Recently I ran into a surprising (for me) behavior demonstrated by the MWE below
using CuArrays, CUDAnative, GPUifyLoops
function kernel(rho, T)
P = rho[1] * T[1]
if (abs(P - P) > 1e-16)
@cuprintf("diff = %.16e\n", P - P)
end
nothing
end
rho = CuArray([1e-1])
T = CuArray([300.0])
@launch CUDA() kernel(rho, T, threads=1, blocks=1)
with the output
diff = 1.6653345369377348e-15
Basically, if my understanding of the generated PTX is correct, what happens
is that P - P
is calculated as fma(rho[1], T[1], -P)
which is probably not the smartest move by the compiler. However, clang with LLVM-6.0.1 also does this for CUDA C so I guess that's expected. This issue goes away if I disable contracts. In clang there's an option for that called -ffp-contract
Maybe adding a similar option in GPUifyLoops would be helpful for debugging ?
For convenience, the generated PTX can be found here:
https://gist.github.com/mwarusz/5ab4ac99b02e77b54178cd95c9820d7b
Thanks for bringing this up, the goal in #55 was indeed to match Clang (we were hunting down a performance gap).

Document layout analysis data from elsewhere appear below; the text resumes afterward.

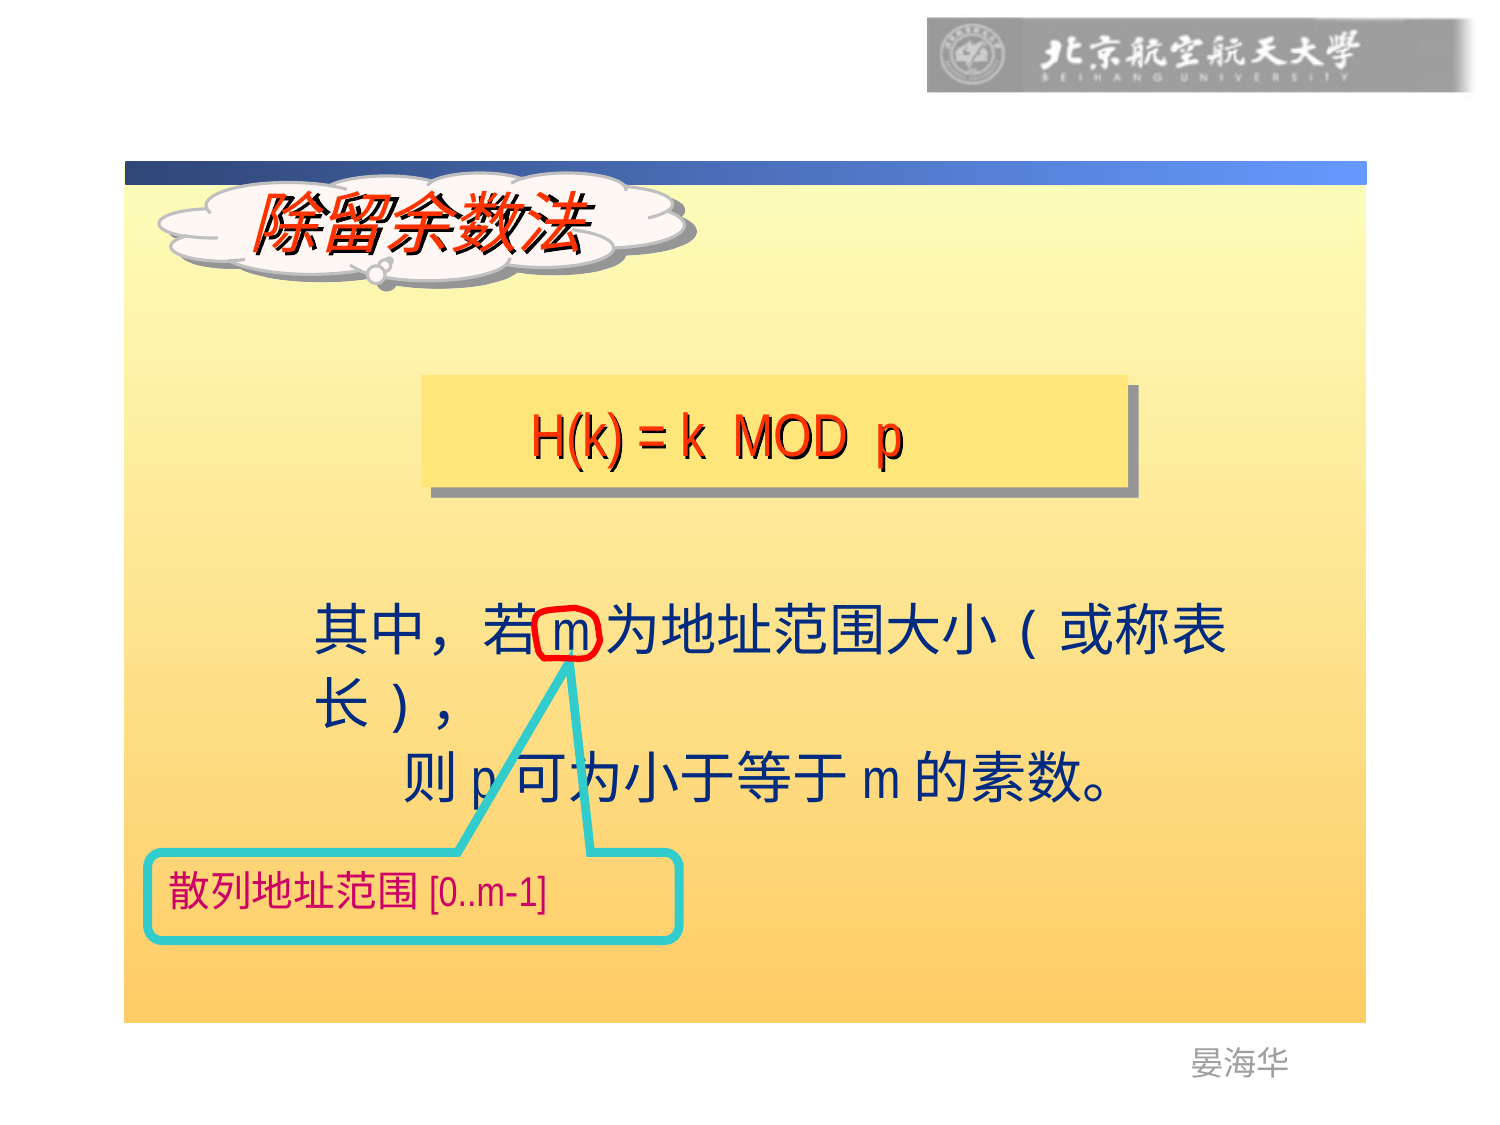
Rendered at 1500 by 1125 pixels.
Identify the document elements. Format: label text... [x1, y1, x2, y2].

text_box 其中，若m为地址范围大小(或称表长)， 则p可为小于等于m的素数。 [298, 579, 1412, 818]
picture [927, 0, 1500, 102]
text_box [147, 607, 733, 941]
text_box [421, 374, 1129, 488]
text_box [159, 172, 699, 281]
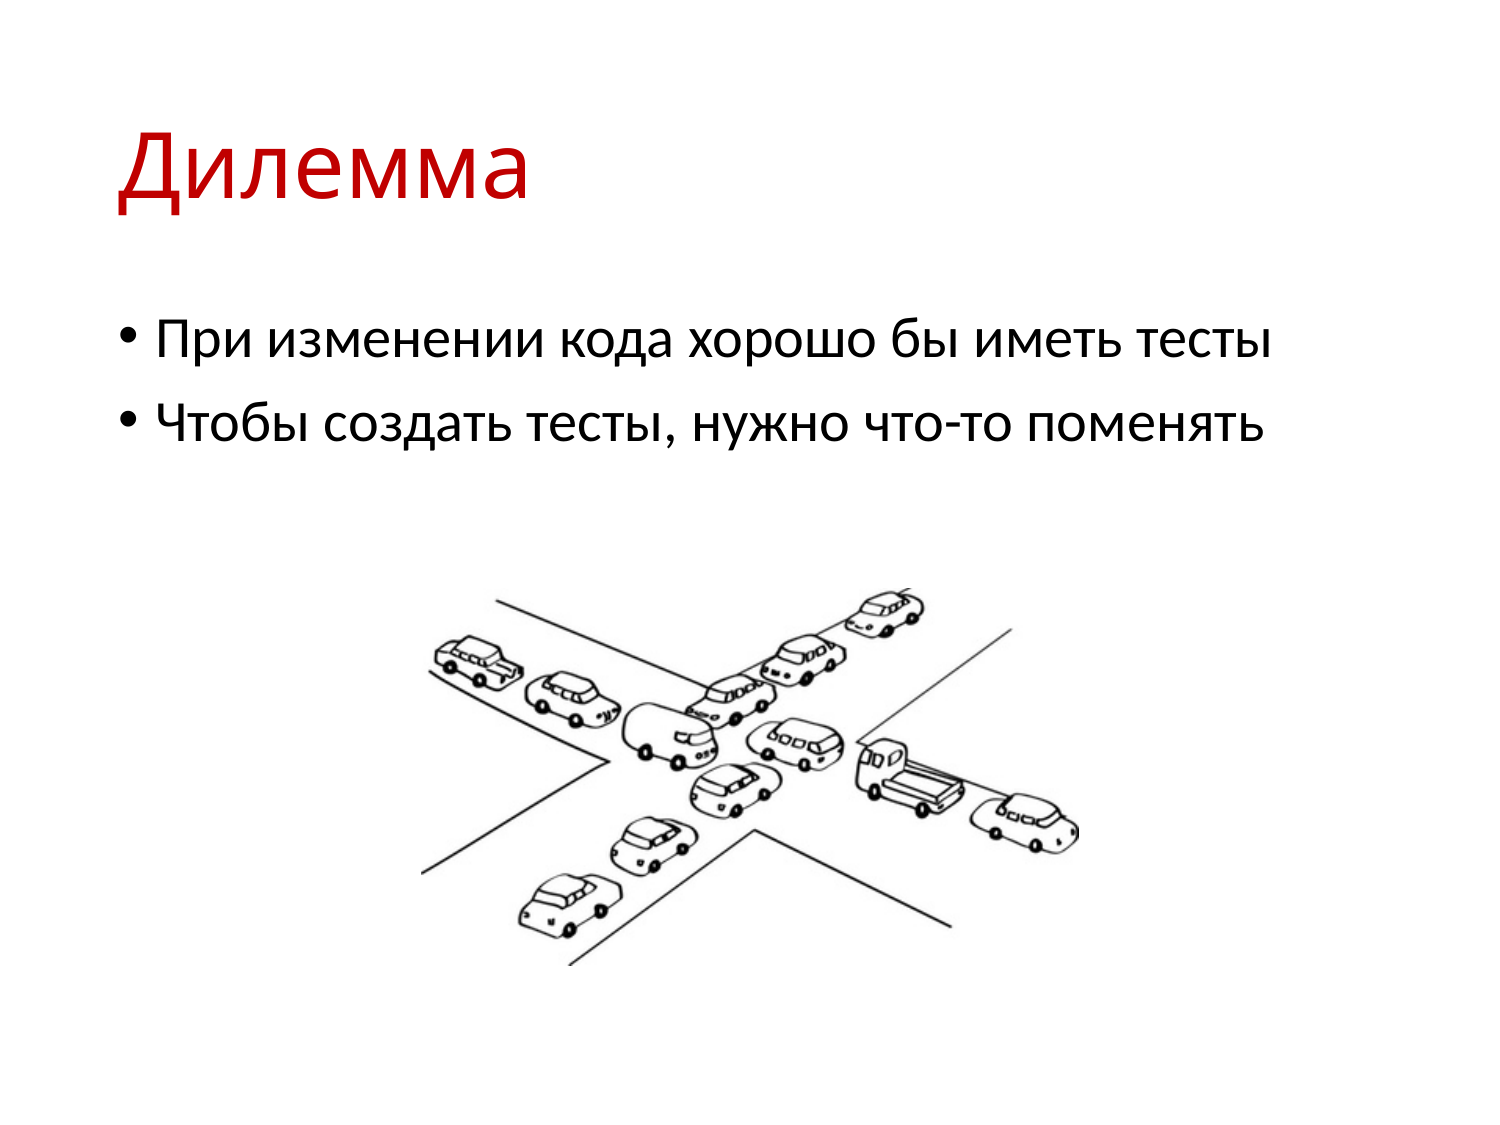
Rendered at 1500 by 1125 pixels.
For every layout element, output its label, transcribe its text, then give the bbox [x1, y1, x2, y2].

title Дилемма [103, 59, 1397, 278]
list При изменении кода хорошо бы иметь тесты Чтобы создать тесты, нужно что-то поменять [103, 299, 1467, 1014]
picture [421, 588, 1079, 966]
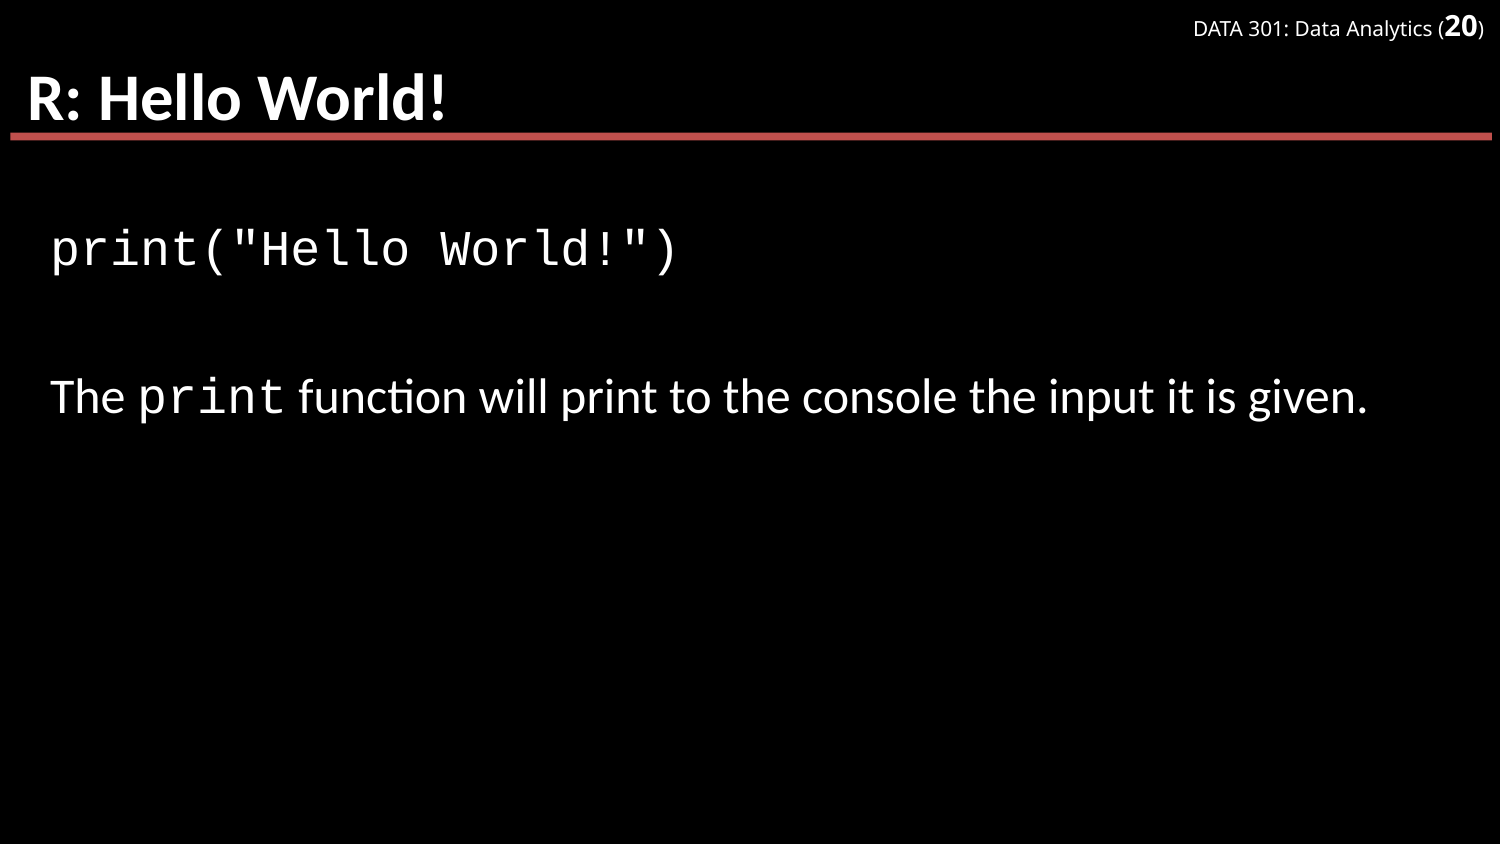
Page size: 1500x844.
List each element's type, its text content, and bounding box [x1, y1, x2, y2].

title R: Hello World! [12, 0, 1488, 134]
list print("Hello World!") The print function will print to the console the input it is given. [10, 134, 1492, 835]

I agree that the fact that we use contract unconditionally is probably not what we want in the long-term. Julia in general tries to provide localised control to the user (compare @fastmath
).
But yeah:
mul.f64 %fd4, %fd1, %fd3;
neg.f64 %fd5, %fd4;
fma.rn.f64 %fd2, %fd1, %fd3, %fd5;
abs.f64 %fd6, %fd2;
is kinda funny, the only explanation I have is that the fma
units are the fastest thing.